• ASSIGNMENT: Can you rewrite the lines below, replacing "signal segment" with "channel" and changing nothing else? Omit the pictures from your answer.

• RECORDS SUPPLIED:
------------------------------
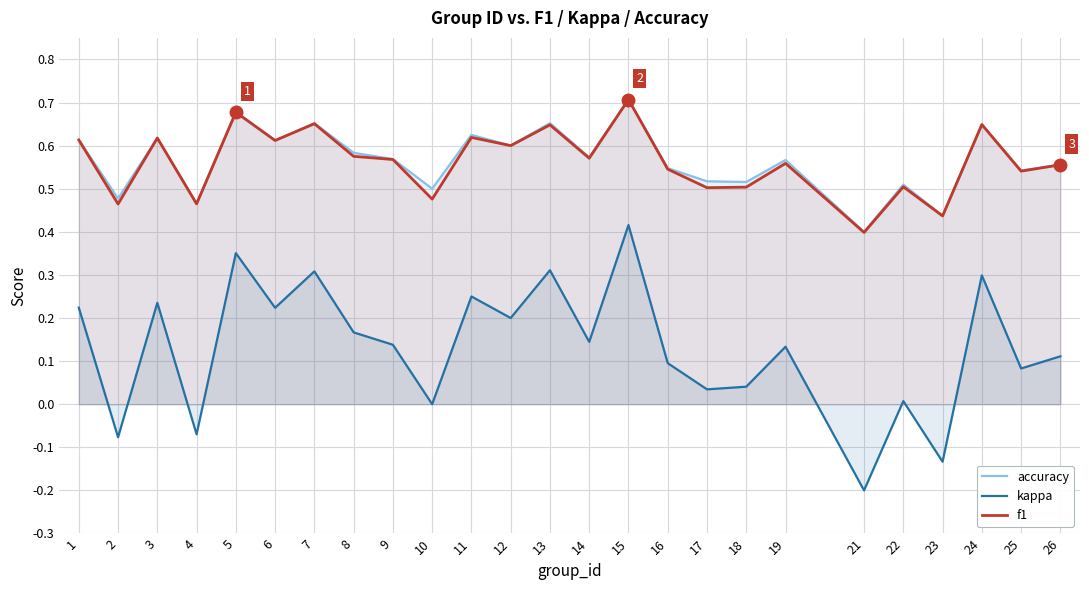

How many negative values does the kappa series have?

4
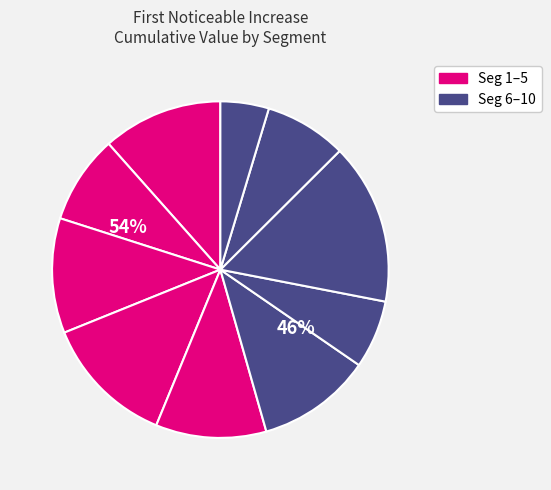

To the nearest percent, what is the combined percentage of signal segment 7 and signal segment 9?

14%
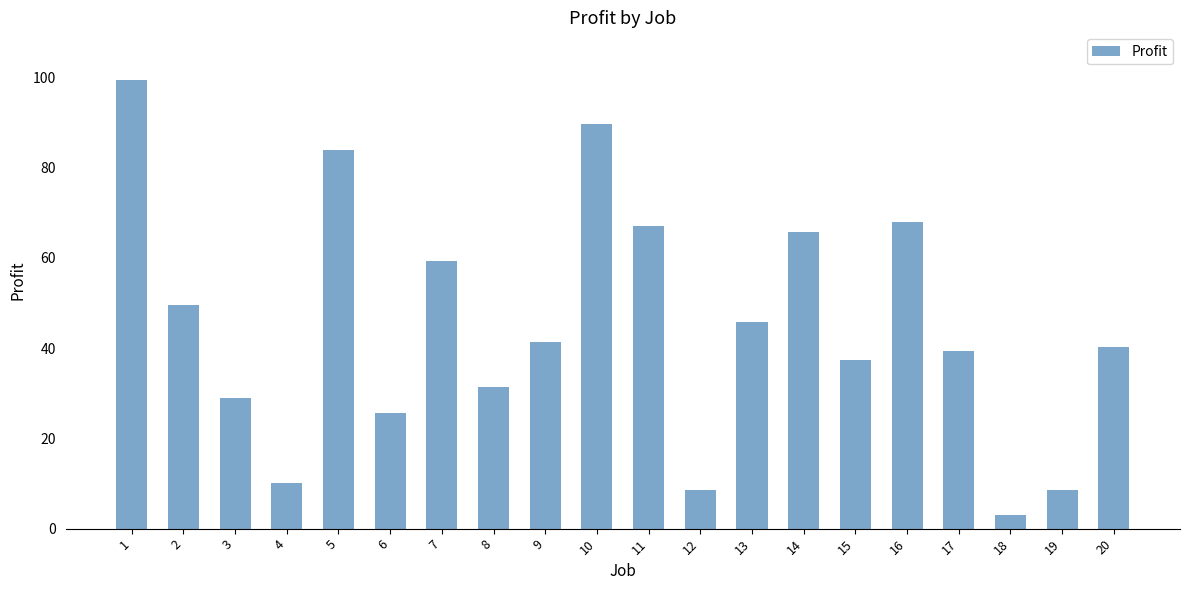

How many values exceed 41?

10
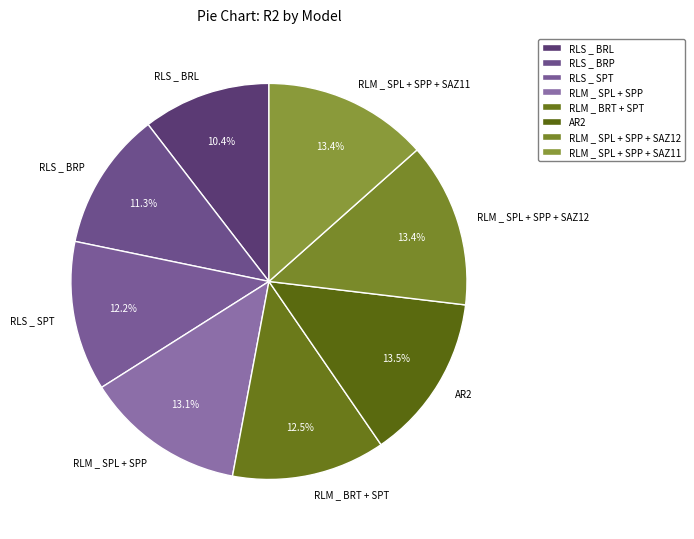

To the nearest percent, what percentage of the pie is RLS _ BRL?

10%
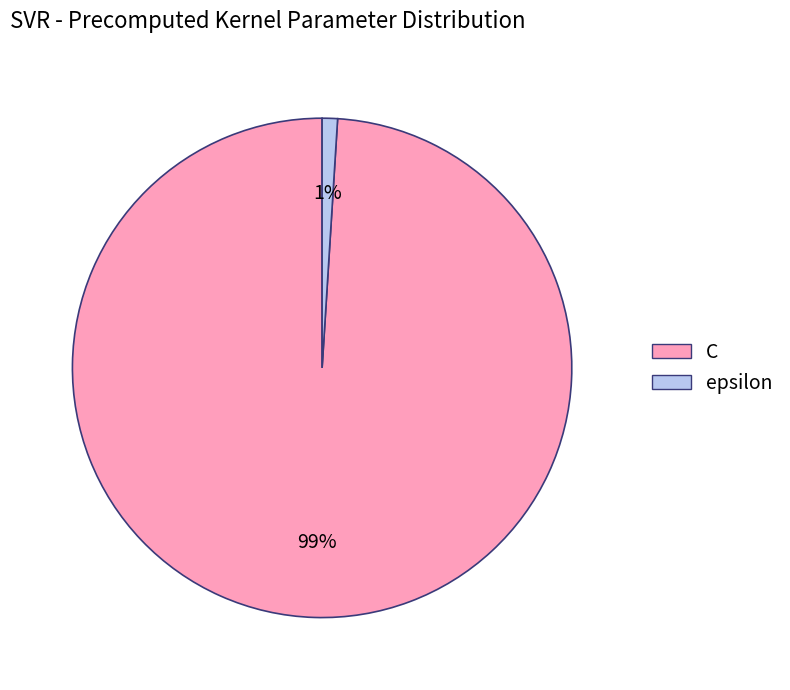

Does epsilon represent more than half of the total?

No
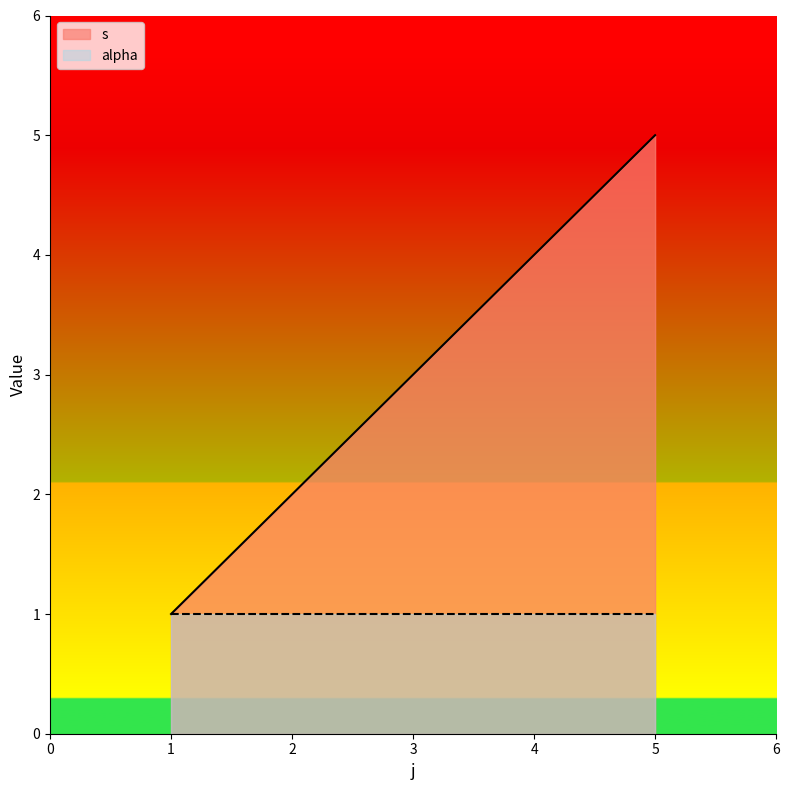

What is the average value?

3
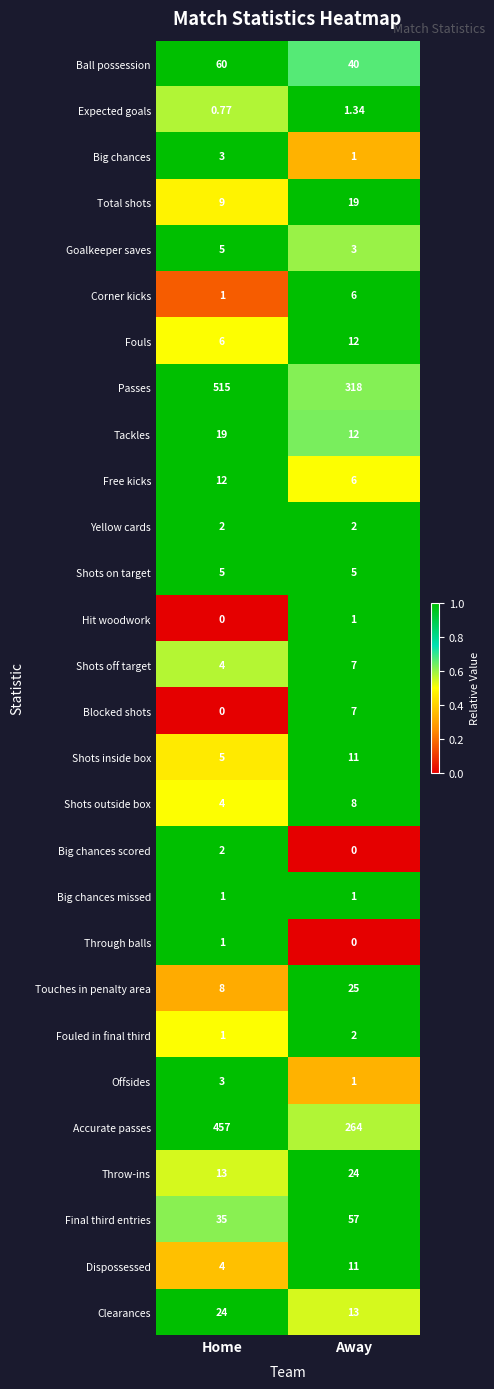

At which label is Through balls closest to 0?

Away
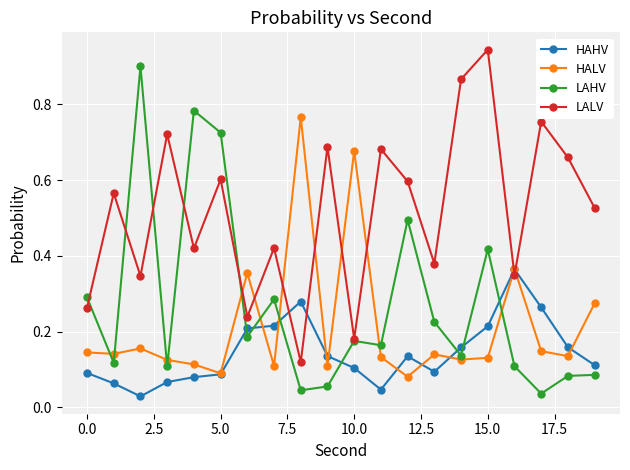

What are all the series names shown in the legend?

HAHV, HALV, LAHV, LALV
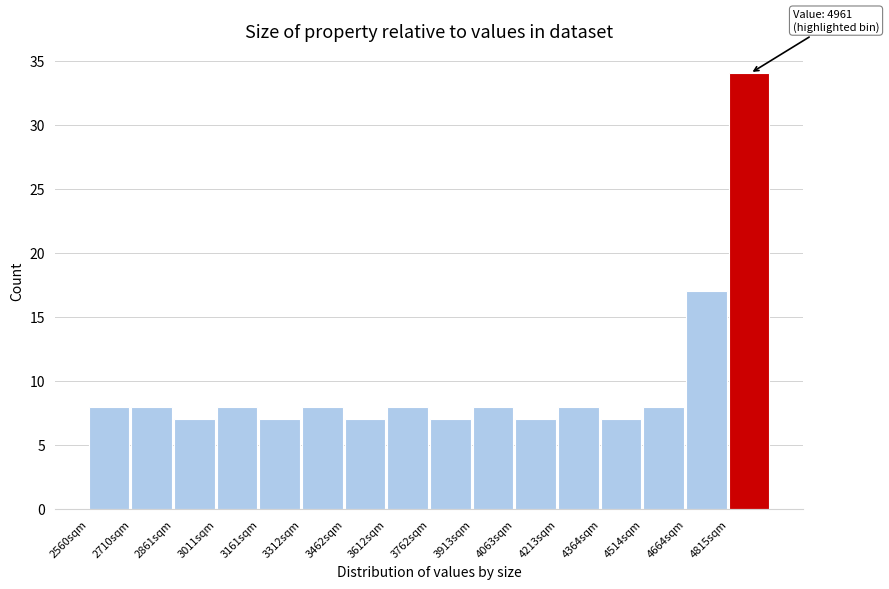

Which range on the x-axis has the tallest bar?

4820 to 4960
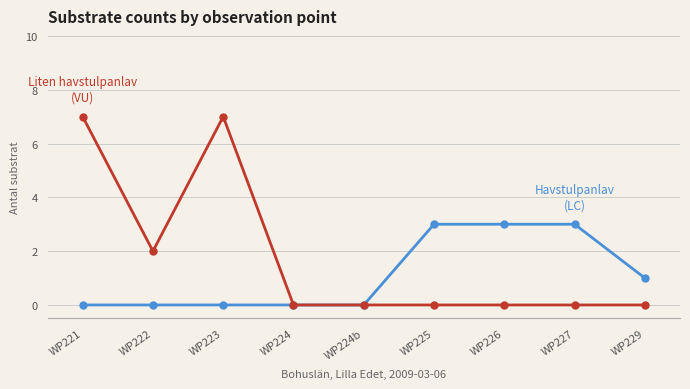

How many distinct data groups are displayed?

2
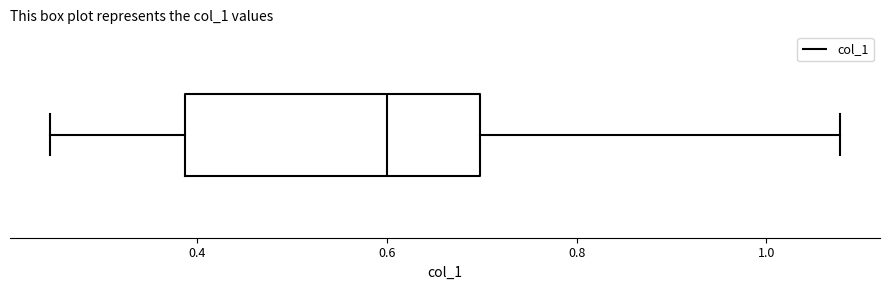

Transcribe this box plot: give where the median line is, the range the box spans, and where the two whiskers end, as read against the x-axis. The values are not printed on the chart, so give them approximately, as read against the axis.

median 0.60, box 0.38 to 0.70, whiskers 0.24 to 1.08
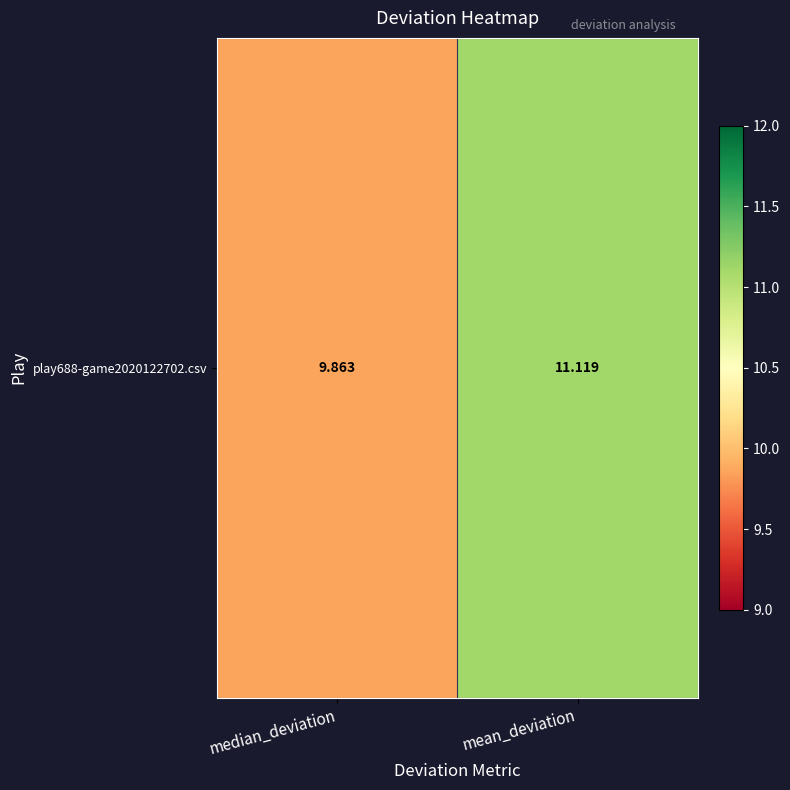

Reading right to left, transcribe all the data shown in this chart.

11.1	9.9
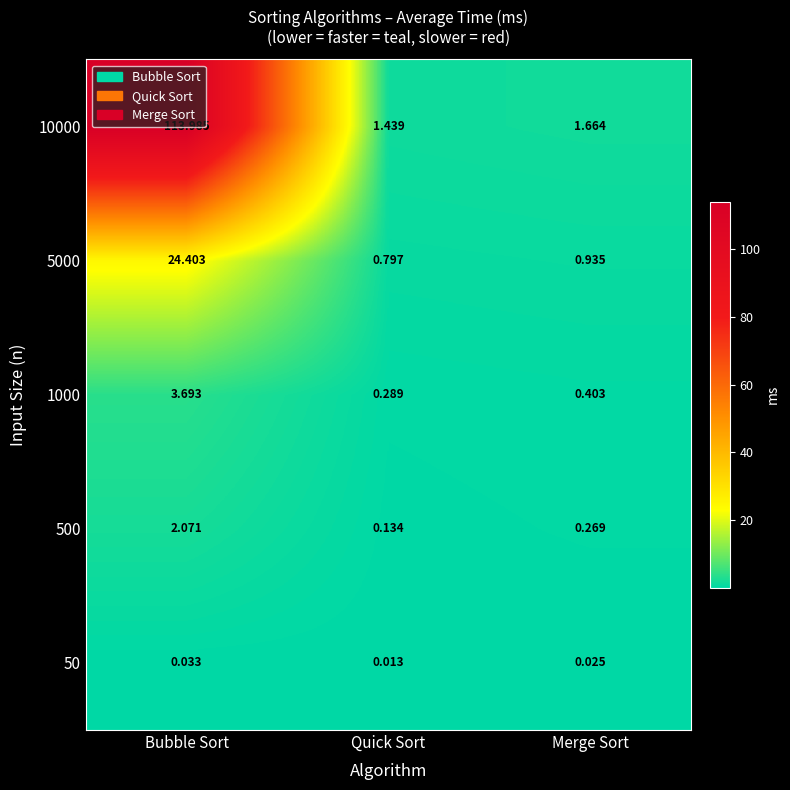

Rank the categories by 500 value from lowest to highest.

Quick Sort, Merge Sort, Bubble Sort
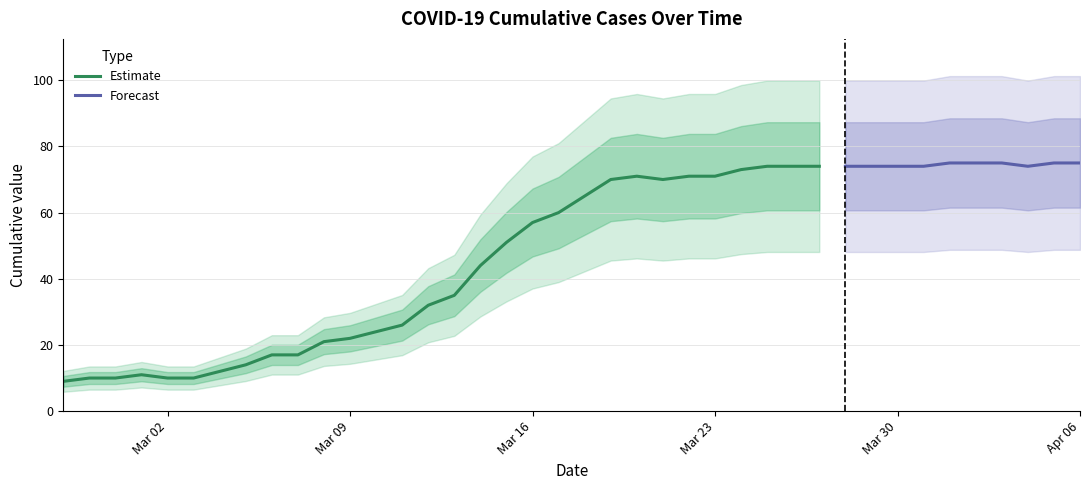

Is it true that the value at 2020-03-29 is 74?

True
------------------------------
• RESPONSE AREA:
How many negative values does the kappa series have?

4

To the nearest percent, what is the combined percentage of channel 7 and channel 9?

14%

How many values exceed 41?

10

To the nearest percent, what percentage of the pie is RLS _ BRL?

10%

Does epsilon represent more than half of the total?

No

What is the average value?

3

At which label is Through balls closest to 0?

Away

What are all the series names shown in the legend?

HAHV, HALV, LAHV, LALV

Which range on the x-axis has the tallest bar?

4820 to 4960

How many distinct data groups are displayed?

2

Transcribe this box plot: give where the median line is, the range the box spans, and where the two whiskers end, as read against the x-axis. The values are not printed on the chart, so give them approximately, as read against the axis.

median 0.60, box 0.38 to 0.70, whiskers 0.24 to 1.08

Reading right to left, transcribe all the data shown in this chart.

11.1	9.9

Rank the categories by 500 value from lowest to highest.

Quick Sort, Merge Sort, Bubble Sort

Is it true that the value at 2020-03-29 is 74?

True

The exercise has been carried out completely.